- [To do] Retype every line of the data below word for word, keeping the original order.

- [Given records]
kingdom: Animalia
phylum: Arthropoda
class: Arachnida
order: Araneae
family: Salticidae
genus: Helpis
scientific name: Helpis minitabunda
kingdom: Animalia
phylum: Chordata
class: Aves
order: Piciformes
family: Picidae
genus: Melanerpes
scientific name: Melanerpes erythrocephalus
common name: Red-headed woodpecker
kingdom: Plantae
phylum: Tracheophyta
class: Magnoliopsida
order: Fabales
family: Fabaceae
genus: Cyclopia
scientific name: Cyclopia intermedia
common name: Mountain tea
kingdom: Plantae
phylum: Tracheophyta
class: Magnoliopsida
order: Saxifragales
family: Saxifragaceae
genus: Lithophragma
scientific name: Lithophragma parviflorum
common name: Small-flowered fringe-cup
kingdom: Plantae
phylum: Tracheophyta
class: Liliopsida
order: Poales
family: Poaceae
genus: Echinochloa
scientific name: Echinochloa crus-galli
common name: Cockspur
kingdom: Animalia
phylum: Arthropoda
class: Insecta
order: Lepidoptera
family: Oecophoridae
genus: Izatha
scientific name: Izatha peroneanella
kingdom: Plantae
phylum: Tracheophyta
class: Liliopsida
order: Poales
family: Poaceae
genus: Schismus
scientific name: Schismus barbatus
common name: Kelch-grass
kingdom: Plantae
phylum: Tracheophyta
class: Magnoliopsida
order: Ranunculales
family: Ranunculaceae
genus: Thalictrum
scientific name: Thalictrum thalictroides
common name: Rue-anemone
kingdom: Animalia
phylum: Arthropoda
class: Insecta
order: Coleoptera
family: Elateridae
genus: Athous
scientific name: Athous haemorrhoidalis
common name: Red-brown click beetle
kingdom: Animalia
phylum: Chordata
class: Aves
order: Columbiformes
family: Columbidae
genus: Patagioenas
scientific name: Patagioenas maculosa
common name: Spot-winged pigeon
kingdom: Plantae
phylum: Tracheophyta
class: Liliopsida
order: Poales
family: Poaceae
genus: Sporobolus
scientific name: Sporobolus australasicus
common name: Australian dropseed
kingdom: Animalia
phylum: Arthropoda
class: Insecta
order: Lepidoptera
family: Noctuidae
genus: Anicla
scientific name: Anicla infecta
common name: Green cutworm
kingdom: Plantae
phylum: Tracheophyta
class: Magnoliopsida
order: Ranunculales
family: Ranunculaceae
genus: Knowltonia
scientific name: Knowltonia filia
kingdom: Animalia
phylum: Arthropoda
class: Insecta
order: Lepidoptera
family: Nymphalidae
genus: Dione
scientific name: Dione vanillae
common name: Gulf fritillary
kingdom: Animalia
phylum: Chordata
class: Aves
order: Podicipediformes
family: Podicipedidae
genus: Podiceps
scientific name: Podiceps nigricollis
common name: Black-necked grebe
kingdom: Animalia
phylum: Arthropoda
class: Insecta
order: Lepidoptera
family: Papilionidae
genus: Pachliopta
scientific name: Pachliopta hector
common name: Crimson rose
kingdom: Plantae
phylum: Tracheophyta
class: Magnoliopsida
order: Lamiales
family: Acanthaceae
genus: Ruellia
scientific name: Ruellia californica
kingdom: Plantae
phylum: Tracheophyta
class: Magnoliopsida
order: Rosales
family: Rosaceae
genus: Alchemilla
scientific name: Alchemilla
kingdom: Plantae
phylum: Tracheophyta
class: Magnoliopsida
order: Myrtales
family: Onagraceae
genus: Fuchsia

- [Task output]
kingdom: Animalia
phylum: Arthropoda
class: Arachnida
order: Araneae
family: Salticidae
genus: Helpis
scientific name: Helpis minitabunda
kingdom: Animalia
phylum: Chordata
class: Aves
order: Piciformes
family: Picidae
genus: Melanerpes
scientific name: Melanerpes erythrocephalus
common name: Red-headed woodpecker
kingdom: Plantae
phylum: Tracheophyta
class: Magnoliopsida
order: Fabales
family: Fabaceae
genus: Cyclopia
scientific name: Cyclopia intermedia
common name: Mountain tea
kingdom: Plantae
phylum: Tracheophyta
class: Magnoliopsida
order: Saxifragales
family: Saxifragaceae
genus: Lithophragma
scientific name: Lithophragma parviflorum
common name: Small-flowered fringe-cup
kingdom: Plantae
phylum: Tracheophyta
class: Liliopsida
order: Poales
family: Poaceae
genus: Echinochloa
scientific name: Echinochloa crus-galli
common name: Cockspur
kingdom: Animalia
phylum: Arthropoda
class: Insecta
order: Lepidoptera
family: Oecophoridae
genus: Izatha
scientific name: Izatha peroneanella
kingdom: Plantae
phylum: Tracheophyta
class: Liliopsida
order: Poales
family: Poaceae
genus: Schismus
scientific name: Schismus barbatus
common name: Kelch-grass
kingdom: Plantae
phylum: Tracheophyta
class: Magnoliopsida
order: Ranunculales
family: Ranunculaceae
genus: Thalictrum
scientific name: Thalictrum thalictroides
common name: Rue-anemone
kingdom: Animalia
phylum: Arthropoda
class: Insecta
order: Coleoptera
family: Elateridae
genus: Athous
scientific name: Athous haemorrhoidalis
common name: Red-brown click beetle
kingdom: Animalia
phylum: Chordata
class: Aves
order: Columbiformes
family: Columbidae
genus: Patagioenas
scientific name: Patagioenas maculosa
common name: Spot-winged pigeon
kingdom: Plantae
phylum: Tracheophyta
class: Liliopsida
order: Poales
family: Poaceae
genus: Sporobolus
scientific name: Sporobolus australasicus
common name: Australian dropseed
kingdom: Animalia
phylum: Arthropoda
class: Insecta
order: Lepidoptera
family: Noctuidae
genus: Anicla
scientific name: Anicla infecta
common name: Green cutworm
kingdom: Plantae
phylum: Tracheophyta
class: Magnoliopsida
order: Ranunculales
family: Ranunculaceae
genus: Knowltonia
scientific name: Knowltonia filia
kingdom: Animalia
phylum: Arthropoda
class: Insecta
order: Lepidoptera
family: Nymphalidae
genus: Dione
scientific name: Dione vanillae
common name: Gulf fritillary
kingdom: Animalia
phylum: Chordata
class: Aves
order: Podicipediformes
family: Podicipedidae
genus: Podiceps
scientific name: Podiceps nigricollis
common name: Black-necked grebe
kingdom: Animalia
phylum: Arthropoda
class: Insecta
order: Lepidoptera
family: Papilionidae
genus: Pachliopta
scientific name: Pachliopta hector
common name: Crimson rose
kingdom: Plantae
phylum: Tracheophyta
class: Magnoliopsida
order: Lamiales
family: Acanthaceae
genus: Ruellia
scientific name: Ruellia californica
kingdom: Plantae
phylum: Tracheophyta
class: Magnoliopsida
order: Rosales
family: Rosaceae
genus: Alchemilla
scientific name: Alchemilla
kingdom: Plantae
phylum: Tracheophyta
class: Magnoliopsida
order: Myrtales
family: Onagraceae
genus: Fuchsia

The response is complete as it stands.